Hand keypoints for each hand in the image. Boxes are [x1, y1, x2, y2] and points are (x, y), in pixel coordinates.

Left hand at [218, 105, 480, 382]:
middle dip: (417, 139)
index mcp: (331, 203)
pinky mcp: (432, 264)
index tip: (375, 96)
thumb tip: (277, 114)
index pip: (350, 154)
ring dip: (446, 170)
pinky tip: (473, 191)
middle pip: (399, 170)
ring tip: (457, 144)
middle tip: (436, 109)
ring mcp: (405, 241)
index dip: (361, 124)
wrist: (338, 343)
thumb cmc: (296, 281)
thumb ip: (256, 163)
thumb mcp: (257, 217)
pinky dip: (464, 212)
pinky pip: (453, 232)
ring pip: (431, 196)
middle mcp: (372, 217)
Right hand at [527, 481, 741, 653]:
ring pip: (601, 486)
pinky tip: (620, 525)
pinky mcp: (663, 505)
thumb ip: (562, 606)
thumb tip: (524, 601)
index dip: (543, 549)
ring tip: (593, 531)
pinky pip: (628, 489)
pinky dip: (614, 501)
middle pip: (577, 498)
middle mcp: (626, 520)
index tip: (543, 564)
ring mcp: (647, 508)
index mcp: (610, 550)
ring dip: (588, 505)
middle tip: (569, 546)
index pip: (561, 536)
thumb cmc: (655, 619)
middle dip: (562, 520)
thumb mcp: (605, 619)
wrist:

» **What this task involves**: Exactly and without omission, set down every entry.

» **Solution to this exercise**:
Hand keypoints for each hand in the image. Boxes are [x1, y1, x2, y2] and points are (x, y), in pixel coordinates.

Left hand at [218, 105, 480, 382]:
middle dip: (417, 139)
index mcp: (331, 203)
pinky mcp: (432, 264)
index tip: (375, 96)
thumb tip: (277, 114)
index pip: (350, 154)
ring dip: (446, 170)
pinky tip: (473, 191)
middle pip: (399, 170)
ring tip: (457, 144)
middle tip: (436, 109)
ring mcp: (405, 241)
index dip: (361, 124)
wrist: (338, 343)
thumb cmc: (296, 281)
thumb ip: (256, 163)
thumb mcp: (257, 217)
pinky dip: (464, 212)
pinky pip: (453, 232)
ring pip: (431, 196)
middle mcp: (372, 217)
Right hand at [527, 481, 741, 653]:
ring pip: (601, 486)
pinky tip: (620, 525)
pinky mcp: (663, 505)
thumb ip: (562, 606)
thumb tip: (524, 601)
index dip: (543, 549)
ring tip: (593, 531)
pinky pip: (628, 489)
pinky dip: (614, 501)
middle pip: (577, 498)
middle mcp: (626, 520)
index tip: (543, 564)
ring mcp: (647, 508)
index mcp: (610, 550)
ring dip: (588, 505)
middle tip: (569, 546)
index pip: (561, 536)
thumb cmc: (655, 619)
middle dip: (562, 520)
thumb mcp: (605, 619)
wrist:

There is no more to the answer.